We find that the notice/prejudice rule does not apply to the claims after termination clause because to do so would be to provide coverage the insurer did not intend to provide and the insured did not contract to receive. See Greer v. Northwestern Nat'l Ins. Co., 109 Wash. 2d 191, 197, 743 P.2d 1244 (1987); Aetna Ins. Co. v. Kent, 85 Wash. 2d 942, 946, 540 P.2d 1383 (1975).

*340 Accordingly, we find that appellant's failure to provide respondent with notice within the policy period of facts and circumstances that might lead to a claim precludes appellant from receiving coverage under the after termination clause.

Finally, we address whether claims-made policies frustrate public policy or violate statutes or regulations requiring escrow agents to have errors and omissions coverage.

Appellant argues that coverage provided by the Federal policy in this case is inadequate under the Escrow Agent Registration Act. Escrow agents and employees engaged in escrow transactions must maintain an errors and omissions insurance policy providing aggregate coverage of at least $50,000. RCW 18.44.050. For the purposes of RCW 18.44.050

an "errors and omissions policy" shall mean a group or individual insurance policy satisfactory to the director and issued by an insurer authorized to transact insurance business in the state of Washington.

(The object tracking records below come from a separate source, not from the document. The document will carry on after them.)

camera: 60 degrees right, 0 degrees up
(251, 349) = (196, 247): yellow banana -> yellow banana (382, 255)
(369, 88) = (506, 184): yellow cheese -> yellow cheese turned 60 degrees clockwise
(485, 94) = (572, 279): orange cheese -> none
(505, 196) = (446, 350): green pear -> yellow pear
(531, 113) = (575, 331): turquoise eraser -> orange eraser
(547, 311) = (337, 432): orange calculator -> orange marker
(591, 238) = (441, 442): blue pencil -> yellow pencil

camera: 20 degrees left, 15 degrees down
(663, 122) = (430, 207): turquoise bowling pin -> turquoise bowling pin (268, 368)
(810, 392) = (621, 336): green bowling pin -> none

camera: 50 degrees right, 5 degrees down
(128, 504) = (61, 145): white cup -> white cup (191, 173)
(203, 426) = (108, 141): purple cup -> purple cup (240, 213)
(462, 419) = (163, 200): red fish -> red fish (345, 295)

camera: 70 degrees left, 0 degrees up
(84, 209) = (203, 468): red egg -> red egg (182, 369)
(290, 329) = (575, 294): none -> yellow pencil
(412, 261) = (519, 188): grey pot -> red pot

Such policy shall provide coverage for unintentional errors and omissions of the escrow agent and its employees, and may be canceled by the insurer upon delivery of thirty days' written notice to the director and to the escrow agent.

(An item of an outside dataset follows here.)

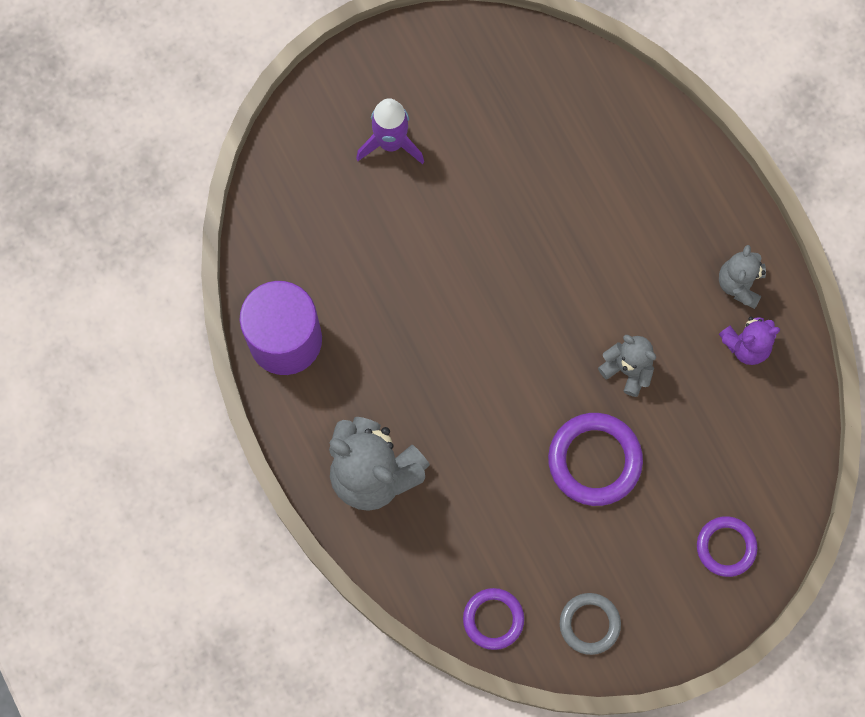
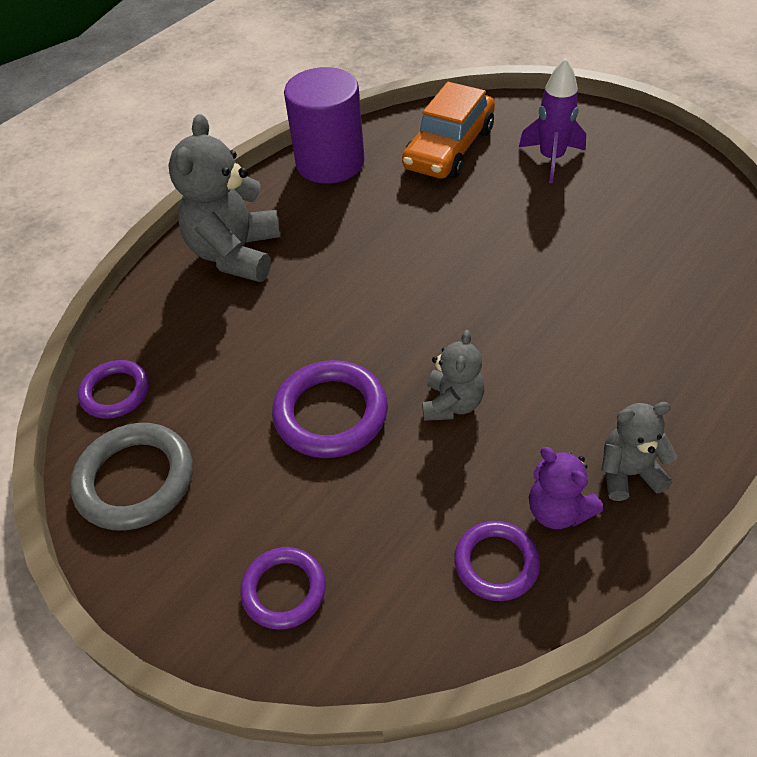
camera: 70 degrees right, 25 degrees down
(324, 222) = (449, 148): none -> orange car
(589, 624) = (135, 480): grey ring -> grey ring, size x1.57
(766, 404) = (496, 563): none -> purple ring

See also WAC 308-128F-020.

[4] Appellant argues that the Federal policy and claims-made policies in general do not provide the mandated coverage because, even though the policy was in effect at the time of appellant's alleged error or omission, the policy does not provide coverage for Safeco's claim based on that alleged error. Appellant's argument is without merit. Claims-made policies in general do not violate public policy. See, e.g., Breaux v. St. Paul Fire & Marine Ins. Co., 326 So. 2d 891 (La. Ct. App. 1976); Rotwein v. General Accident Group, 103 N.J. Super. 406, 247 A.2d 370, 376 (1968). RCW 18.44.050 requires escrow agents to carry professional liability coverage for errors and omissions. RCW 18.44.050. The act does not purport to require insurers to offer such coverage. In fact, it permits the director to waive *341 the errors and omissions requirement if it appears such a "policy is not reasonably available". RCW 18.44.360. Thus, it is clear that the thrust of the act is not to mandate that insurers provide a particular kind of coverage; instead, the apparent purpose of the provision is to require agents to carry some type of professional liability coverage.

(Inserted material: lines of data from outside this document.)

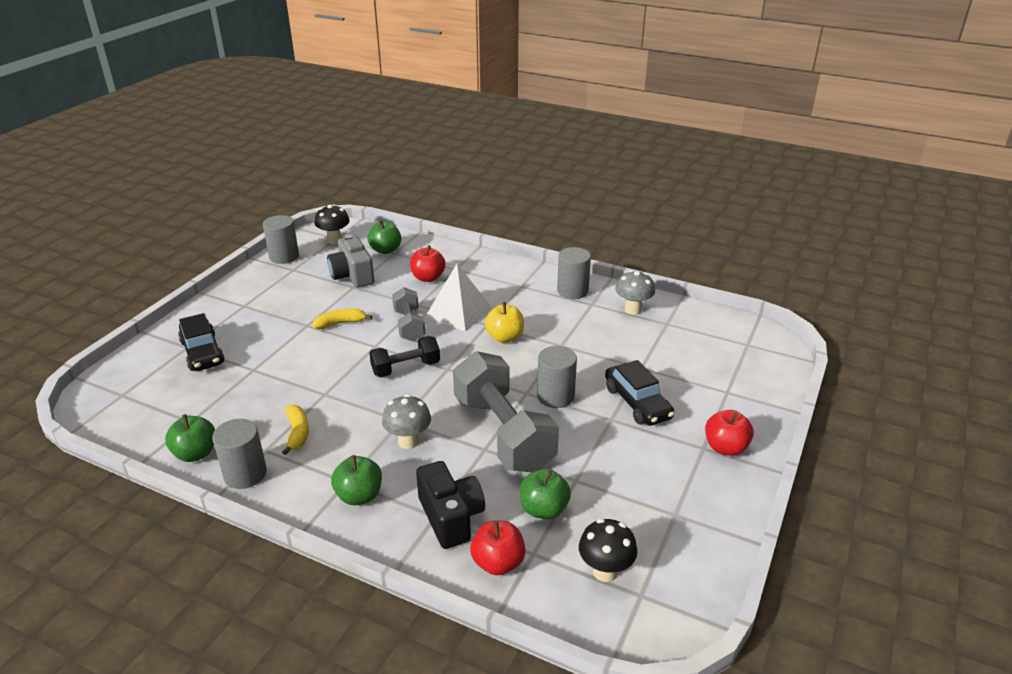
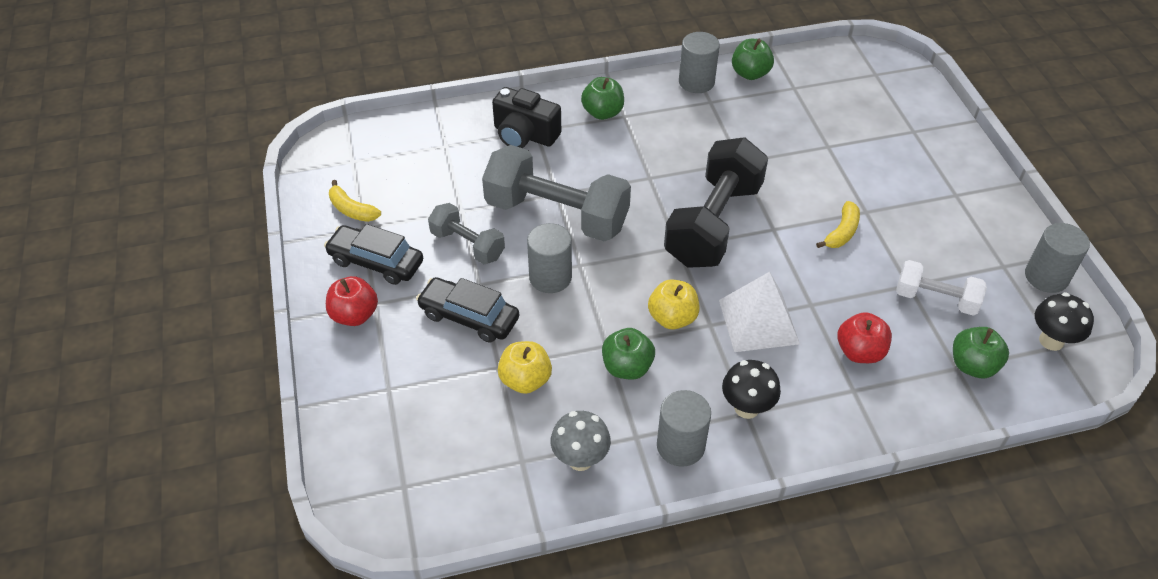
camera: 140 degrees right, 15 degrees up
(202, 352) = (892, 134): black car -> black car (376, 262)
(297, 433) = (708, 123): yellow banana -> yellow banana (352, 210)
(352, 275) = (935, 299): grey camera -> white dumbbell
(406, 368) = (713, 223): black dumbbell -> black dumbbell, size x1.85
(408, 441) = (621, 165): grey mushroom -> none
(409, 325) = (779, 271): grey dumbbell -> grey dumbbell (467, 245)
(498, 563) = (463, 127): red apple -> none
(544, 509) = (465, 176): green apple -> green apple (627, 367)
(605, 571) = (387, 161): black mushroom -> black mushroom (746, 408)
(630, 353) = (525, 380): none -> yellow apple

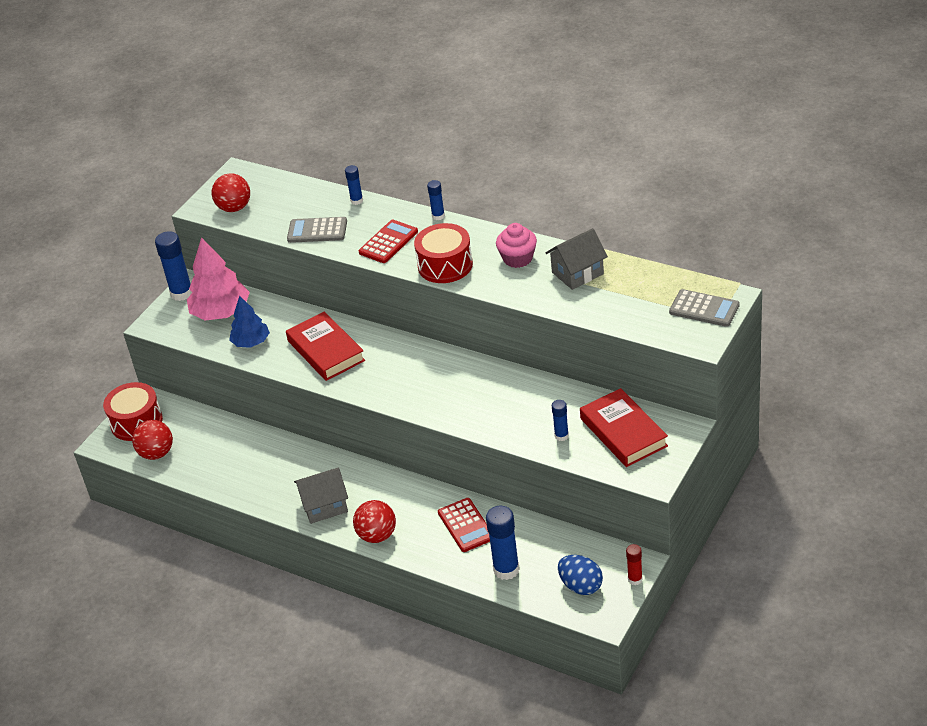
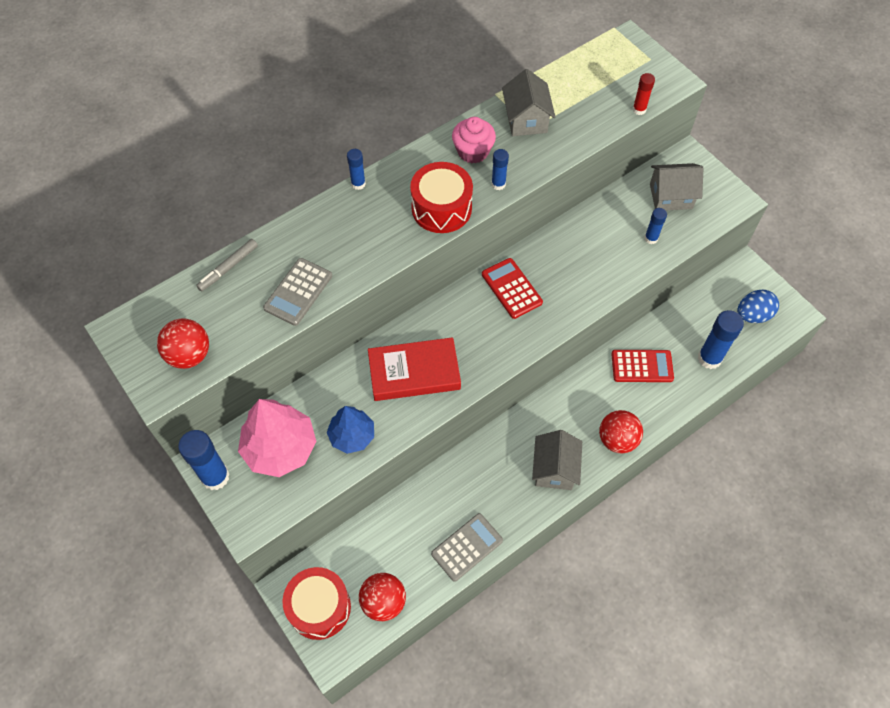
camera: 70 degrees left, 20 degrees up
(317, 192) = (228, 268): none -> grey marker
(357, 201) = (275, 239): blue glue stick -> blue glue stick (498, 184)
(388, 242) = (368, 239): red calculator -> red calculator (511, 288)
(623, 432) = (671, 196): red book -> grey house
(635, 579) = (762, 277): red glue stick -> red glue stick (639, 109)
(704, 309) = (633, 62): grey calculator -> grey calculator (467, 547)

The reason appellant did not have coverage under this policy is not because the coverage of the policy itself was inadequate under RCW 18.44.050. Rather, appellant did not have coverage because (1) no claim was made during the policy period; (2) neither appellant nor First Washington notified respondent during the policy period of the known facts and circumstances here that might lead to a claim, thus preserving coverage under the claims after termination clause; and (3) neither appellant nor First Washington chose to purchase "Discovery Period Extension" coverage available from this insurer and explained in appellant's policy to cover additional claims made after the termination based on acts occurring within the original policy period.[1] The policy here potentially provided full coverage for appellant under the facts of this case. The fact that coverage was not provided was a result of appellant's failure to notify respondent of the facts and circumstances that might lead to a claim. Accordingly, there is no basis for concluding that this policy provided statutorily inadequate coverage.

The judgment of the trial court is affirmed.

WEBSTER and WINSOR, JJ., concur.

Reconsideration denied July 26, 1989.

Review denied at 113 Wash. 2d 1026 (1989).

NOTES

[1] We note that generally when an insured's claims-made policy is terminated or lapses, the insured purchases additional "tail" coverage against future claims arising from occurrences within the claims-made period. R. Keeton & A. Widiss, Insurance Law § 5.10(d)(3), at 598 (1988).